- **Assigned task**:
The answer must consist of every line from the entries that holds the word "urothelial".

=== Exercise inputs ===

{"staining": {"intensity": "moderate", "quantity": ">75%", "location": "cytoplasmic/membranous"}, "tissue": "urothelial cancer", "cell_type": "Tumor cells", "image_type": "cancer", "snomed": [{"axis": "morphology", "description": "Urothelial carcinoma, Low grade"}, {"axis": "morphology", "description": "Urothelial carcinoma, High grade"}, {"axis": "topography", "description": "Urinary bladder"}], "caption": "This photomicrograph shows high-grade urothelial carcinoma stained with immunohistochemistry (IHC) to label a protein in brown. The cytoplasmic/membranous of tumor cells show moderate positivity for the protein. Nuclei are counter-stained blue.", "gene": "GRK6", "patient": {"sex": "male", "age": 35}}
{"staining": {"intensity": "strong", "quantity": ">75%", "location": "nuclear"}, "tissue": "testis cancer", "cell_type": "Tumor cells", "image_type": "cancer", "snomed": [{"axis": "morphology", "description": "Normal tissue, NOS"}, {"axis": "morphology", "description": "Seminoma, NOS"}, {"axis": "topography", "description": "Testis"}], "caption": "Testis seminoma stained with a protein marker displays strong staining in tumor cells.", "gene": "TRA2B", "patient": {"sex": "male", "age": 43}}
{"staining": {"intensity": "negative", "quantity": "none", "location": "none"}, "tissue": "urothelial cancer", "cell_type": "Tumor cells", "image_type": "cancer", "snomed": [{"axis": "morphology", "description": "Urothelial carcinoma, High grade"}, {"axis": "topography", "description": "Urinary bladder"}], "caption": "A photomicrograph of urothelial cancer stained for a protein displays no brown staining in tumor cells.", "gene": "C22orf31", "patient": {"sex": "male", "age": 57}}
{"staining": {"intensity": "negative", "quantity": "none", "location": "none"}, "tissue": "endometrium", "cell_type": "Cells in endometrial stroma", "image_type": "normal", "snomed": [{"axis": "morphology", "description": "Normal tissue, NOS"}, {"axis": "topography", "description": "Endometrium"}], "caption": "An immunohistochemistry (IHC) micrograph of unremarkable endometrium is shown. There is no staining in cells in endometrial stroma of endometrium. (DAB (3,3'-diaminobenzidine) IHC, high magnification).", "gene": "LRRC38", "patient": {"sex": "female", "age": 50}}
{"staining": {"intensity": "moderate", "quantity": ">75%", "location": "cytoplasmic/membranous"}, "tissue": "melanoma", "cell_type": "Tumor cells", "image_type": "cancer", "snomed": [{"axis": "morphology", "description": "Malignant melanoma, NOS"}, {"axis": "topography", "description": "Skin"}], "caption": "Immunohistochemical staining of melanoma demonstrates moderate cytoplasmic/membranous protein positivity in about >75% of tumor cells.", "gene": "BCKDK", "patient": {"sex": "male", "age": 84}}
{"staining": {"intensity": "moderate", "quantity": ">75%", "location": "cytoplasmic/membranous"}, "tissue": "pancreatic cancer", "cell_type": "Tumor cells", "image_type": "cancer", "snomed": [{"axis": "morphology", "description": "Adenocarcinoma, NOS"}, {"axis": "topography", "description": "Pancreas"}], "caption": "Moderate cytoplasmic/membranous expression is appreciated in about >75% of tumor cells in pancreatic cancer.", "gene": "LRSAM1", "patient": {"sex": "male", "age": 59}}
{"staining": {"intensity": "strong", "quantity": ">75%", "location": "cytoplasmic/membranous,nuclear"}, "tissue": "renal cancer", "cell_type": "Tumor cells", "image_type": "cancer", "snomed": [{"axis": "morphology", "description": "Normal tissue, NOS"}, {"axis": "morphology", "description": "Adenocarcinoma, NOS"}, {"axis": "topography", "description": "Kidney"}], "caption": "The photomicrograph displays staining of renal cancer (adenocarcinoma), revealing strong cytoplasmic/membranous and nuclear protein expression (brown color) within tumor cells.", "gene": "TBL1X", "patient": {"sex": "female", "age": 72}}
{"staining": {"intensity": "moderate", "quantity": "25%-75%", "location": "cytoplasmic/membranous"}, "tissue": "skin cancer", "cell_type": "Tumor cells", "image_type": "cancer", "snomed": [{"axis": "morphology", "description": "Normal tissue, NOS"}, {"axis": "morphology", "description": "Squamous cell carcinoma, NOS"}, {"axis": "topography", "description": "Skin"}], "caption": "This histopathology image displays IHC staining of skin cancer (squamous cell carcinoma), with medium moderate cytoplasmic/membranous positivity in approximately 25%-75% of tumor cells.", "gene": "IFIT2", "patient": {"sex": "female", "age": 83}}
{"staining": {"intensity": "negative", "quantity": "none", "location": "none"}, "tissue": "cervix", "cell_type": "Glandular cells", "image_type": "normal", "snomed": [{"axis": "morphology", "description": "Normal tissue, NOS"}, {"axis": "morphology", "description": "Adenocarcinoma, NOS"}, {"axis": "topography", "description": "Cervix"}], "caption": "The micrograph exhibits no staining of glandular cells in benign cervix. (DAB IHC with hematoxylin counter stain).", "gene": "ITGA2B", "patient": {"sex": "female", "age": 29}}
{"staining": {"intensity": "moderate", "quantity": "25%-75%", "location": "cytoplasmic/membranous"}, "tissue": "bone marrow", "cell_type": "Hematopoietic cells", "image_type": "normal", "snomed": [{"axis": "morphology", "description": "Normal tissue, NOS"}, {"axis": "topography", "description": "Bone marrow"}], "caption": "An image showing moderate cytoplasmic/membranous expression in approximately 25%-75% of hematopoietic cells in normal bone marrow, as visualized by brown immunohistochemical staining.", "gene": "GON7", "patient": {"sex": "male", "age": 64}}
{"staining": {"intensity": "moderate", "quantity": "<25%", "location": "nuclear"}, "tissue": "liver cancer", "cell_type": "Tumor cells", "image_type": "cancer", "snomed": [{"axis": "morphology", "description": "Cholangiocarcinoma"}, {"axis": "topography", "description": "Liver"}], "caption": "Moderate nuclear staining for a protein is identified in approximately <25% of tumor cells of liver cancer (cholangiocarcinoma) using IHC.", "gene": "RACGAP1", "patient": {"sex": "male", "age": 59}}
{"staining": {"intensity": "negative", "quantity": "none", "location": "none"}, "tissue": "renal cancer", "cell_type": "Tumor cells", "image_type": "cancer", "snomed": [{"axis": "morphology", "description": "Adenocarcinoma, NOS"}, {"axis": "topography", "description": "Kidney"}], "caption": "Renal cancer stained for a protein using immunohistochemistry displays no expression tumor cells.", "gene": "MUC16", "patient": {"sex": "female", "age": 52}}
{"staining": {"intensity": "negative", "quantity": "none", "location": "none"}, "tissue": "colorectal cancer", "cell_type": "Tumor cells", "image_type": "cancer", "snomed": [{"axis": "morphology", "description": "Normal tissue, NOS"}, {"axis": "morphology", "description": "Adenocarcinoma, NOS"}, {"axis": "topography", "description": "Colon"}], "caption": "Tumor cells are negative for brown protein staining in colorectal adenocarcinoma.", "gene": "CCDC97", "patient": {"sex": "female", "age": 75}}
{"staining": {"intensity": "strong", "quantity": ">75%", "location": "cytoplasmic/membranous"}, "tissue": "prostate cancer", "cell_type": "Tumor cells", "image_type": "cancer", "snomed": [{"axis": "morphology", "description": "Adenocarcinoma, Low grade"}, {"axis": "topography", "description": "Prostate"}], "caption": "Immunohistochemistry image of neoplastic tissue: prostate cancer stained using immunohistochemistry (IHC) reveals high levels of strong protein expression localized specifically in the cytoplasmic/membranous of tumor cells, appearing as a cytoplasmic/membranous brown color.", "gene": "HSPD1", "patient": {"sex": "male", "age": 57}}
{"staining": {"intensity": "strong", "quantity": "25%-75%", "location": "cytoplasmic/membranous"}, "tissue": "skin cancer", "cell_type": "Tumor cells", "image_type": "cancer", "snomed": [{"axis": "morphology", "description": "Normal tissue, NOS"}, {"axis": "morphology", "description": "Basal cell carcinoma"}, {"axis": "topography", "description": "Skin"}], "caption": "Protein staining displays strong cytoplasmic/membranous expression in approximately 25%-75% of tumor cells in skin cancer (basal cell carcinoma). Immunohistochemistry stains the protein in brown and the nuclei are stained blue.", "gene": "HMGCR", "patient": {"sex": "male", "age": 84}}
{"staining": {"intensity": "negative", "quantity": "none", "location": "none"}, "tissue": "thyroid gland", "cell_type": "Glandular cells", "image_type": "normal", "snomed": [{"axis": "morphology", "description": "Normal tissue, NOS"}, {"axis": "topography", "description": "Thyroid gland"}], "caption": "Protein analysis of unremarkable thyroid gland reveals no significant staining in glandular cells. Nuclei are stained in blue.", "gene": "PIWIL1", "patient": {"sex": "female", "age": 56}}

===

- **Exercise solution**:
{"staining": {"intensity": "moderate", "quantity": ">75%", "location": "cytoplasmic/membranous"}, "tissue": "urothelial cancer", "cell_type": "Tumor cells", "image_type": "cancer", "snomed": [{"axis": "morphology", "description": "Urothelial carcinoma, Low grade"}, {"axis": "morphology", "description": "Urothelial carcinoma, High grade"}, {"axis": "topography", "description": "Urinary bladder"}], "caption": "This photomicrograph shows high-grade urothelial carcinoma stained with immunohistochemistry (IHC) to label a protein in brown. The cytoplasmic/membranous of tumor cells show moderate positivity for the protein. Nuclei are counter-stained blue.", "gene": "GRK6", "patient": {"sex": "male", "age": 35}}
{"staining": {"intensity": "negative", "quantity": "none", "location": "none"}, "tissue": "urothelial cancer", "cell_type": "Tumor cells", "image_type": "cancer", "snomed": [{"axis": "morphology", "description": "Urothelial carcinoma, High grade"}, {"axis": "topography", "description": "Urinary bladder"}], "caption": "A photomicrograph of urothelial cancer stained for a protein displays no brown staining in tumor cells.", "gene": "C22orf31", "patient": {"sex": "male", "age": 57}}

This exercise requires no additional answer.